__About this exercise__.
In the data below, the answer is the run of lines from the line containing "- Cung cấp khả" through the line containing "- Cung cấp nhật", both included; print it exactly and nothing else.

Plain-text document sources:
****************************************

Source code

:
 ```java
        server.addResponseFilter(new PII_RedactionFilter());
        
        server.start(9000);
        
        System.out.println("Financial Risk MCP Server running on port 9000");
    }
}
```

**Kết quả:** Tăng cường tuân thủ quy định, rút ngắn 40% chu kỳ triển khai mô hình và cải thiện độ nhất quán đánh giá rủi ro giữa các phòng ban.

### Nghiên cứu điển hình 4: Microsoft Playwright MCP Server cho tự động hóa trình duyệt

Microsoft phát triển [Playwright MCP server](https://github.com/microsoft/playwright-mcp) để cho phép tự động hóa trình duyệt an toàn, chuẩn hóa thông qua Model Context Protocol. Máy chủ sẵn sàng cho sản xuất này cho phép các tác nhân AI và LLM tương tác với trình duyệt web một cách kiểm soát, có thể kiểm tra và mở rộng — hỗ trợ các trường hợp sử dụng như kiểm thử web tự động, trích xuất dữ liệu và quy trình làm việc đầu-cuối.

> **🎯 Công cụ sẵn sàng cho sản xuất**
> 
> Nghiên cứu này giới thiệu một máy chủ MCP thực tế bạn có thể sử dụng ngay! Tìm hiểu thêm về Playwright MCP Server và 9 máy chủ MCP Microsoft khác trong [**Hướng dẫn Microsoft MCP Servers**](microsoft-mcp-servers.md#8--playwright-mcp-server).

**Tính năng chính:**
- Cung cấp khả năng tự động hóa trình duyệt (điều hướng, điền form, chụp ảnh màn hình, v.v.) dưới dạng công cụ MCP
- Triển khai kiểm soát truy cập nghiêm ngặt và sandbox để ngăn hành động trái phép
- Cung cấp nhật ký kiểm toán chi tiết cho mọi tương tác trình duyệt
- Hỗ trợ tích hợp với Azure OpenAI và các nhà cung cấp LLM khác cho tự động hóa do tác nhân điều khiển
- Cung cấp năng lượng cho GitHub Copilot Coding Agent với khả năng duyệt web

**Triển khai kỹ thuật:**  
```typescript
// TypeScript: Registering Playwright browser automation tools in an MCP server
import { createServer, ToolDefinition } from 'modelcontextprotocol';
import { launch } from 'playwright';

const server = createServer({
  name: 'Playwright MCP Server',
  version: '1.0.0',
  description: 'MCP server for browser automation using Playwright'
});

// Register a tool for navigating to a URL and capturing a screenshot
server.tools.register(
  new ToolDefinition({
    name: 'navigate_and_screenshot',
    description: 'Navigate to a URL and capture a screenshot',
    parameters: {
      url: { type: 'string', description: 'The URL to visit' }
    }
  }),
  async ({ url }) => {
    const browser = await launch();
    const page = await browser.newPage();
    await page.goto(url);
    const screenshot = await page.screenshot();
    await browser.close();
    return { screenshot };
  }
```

****************************************

__Exercise output__.
- Cung cấp khả năng tự động hóa trình duyệt (điều hướng, điền form, chụp ảnh màn hình, v.v.) dưới dạng công cụ MCP
- Triển khai kiểm soát truy cập nghiêm ngặt và sandbox để ngăn hành động trái phép
- Cung cấp nhật ký kiểm toán chi tiết cho mọi tương tác trình duyệt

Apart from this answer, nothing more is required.